Locking down any of the top targeted ports that do not absolutely require unfettered Internet access should be completed as soon as possible. And because default vendor credentials are known by attackers, all systems should be hardened before being deployed and protected with multi-factor authentication.
Additionally, the volume of breached credentials in 2017 was so large that usernames and passwords should be considered “public,” therefore all organizations should have credential stuffing protection in place. Particularly for any system with remote authentication. See F5 Labs report Lessons Learned from a Decade of Data Breaches for more data on these breached passwords.
Security Controls
To mitigate the types of attacks discussed here, we recommend the following security controls be put in place:
- Use firewalls to restrict unnecessary access to commonly attacked and publicly exposed ports.
- Use a web application firewall to protect against common web application attacks.
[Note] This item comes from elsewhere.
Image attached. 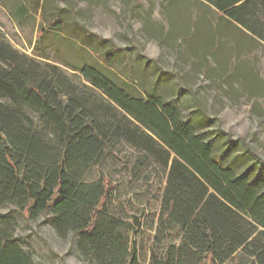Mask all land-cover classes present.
<instances>
[{"label": "trees", "instance_id": "obj_1", "mask_svg": "<svg viewBox=\"0 0 264 264\" xmlns=\"http://www.w3.org/2000/svg\"><path fill=\"white\" fill-rule=\"evenodd\" d=\"M195 1L215 13L220 37L235 39L237 31L264 43V0ZM0 4L19 25L42 10L41 0ZM49 26L53 32L43 30L41 39L86 83L77 85L56 65L42 68L0 36V207L14 204L35 221L51 216L53 230L61 239L76 237L90 264H140L125 238L130 225L110 211L116 186L104 175L88 180L123 142L138 157L132 178L152 168L164 174L155 236V246L164 247L153 250L149 264H264V177L253 169L238 174L215 154L200 102L193 97L202 114L186 117L175 102L116 71L122 49L111 40L60 15ZM101 47L108 49L103 61L94 57ZM0 264H34L1 229Z\"/></svg>", "mask_w": 264, "mask_h": 264}, {"label": "rangeland", "instance_id": "obj_2", "mask_svg": "<svg viewBox=\"0 0 264 264\" xmlns=\"http://www.w3.org/2000/svg\"><path fill=\"white\" fill-rule=\"evenodd\" d=\"M41 2L43 12L39 9L21 25L0 4V36L20 54L42 68L56 65L77 85L85 84L80 73L58 61L54 46L41 39L43 30L53 32L49 21L54 15L79 22L122 49L116 71L134 85L175 102L190 118L202 114L196 98L207 116L203 131L214 140L215 154L224 155V162L238 174L253 169L264 177V164L244 154L247 143L264 162V43L237 31L235 39L227 33L220 37L215 33V13L197 8L195 0L175 7H164L161 0H140L139 4L135 0ZM107 50L101 47L94 57L103 61ZM219 130L235 144L229 145ZM225 149L230 151L223 154ZM112 154L103 167L91 171L88 180L104 175L116 186L110 211L130 225L125 238L136 248L139 263L149 264L153 250L161 254L164 247L155 246L161 208L157 190L166 186L164 174L152 168L132 178L130 170L138 157L126 143ZM50 220L51 216L42 215L32 220L14 204L0 207V229L19 241L34 264H90L78 239H61Z\"/></svg>", "mask_w": 264, "mask_h": 264}]
</instances>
- Prioritize risk mitigation for commonly attacked ports that require external access (like HTTP and SSH).
- Never expose internal databases publicly and restrict access to internal data on a need-to-know basis.
- For remote administration, migrate from Telnet to SSH and implement brute force restrictions.
- Disable vendor default credentials on all systems.
- Implement multi-factor authentication on all remote administrative access and any web login.
- Implement geo IP address blocking of commonly attacking countries that your organization does not need to communicate with.
- Enforce system hardening and test all systems for the existence of vendor default credentials (commonly used in SSH brute force attacks).
- Conduct security awareness training to ensure employees know how systems and data are targeted, and specifically how they are targeted with phishing attacks that can lead to credential theft, malware, and breaches.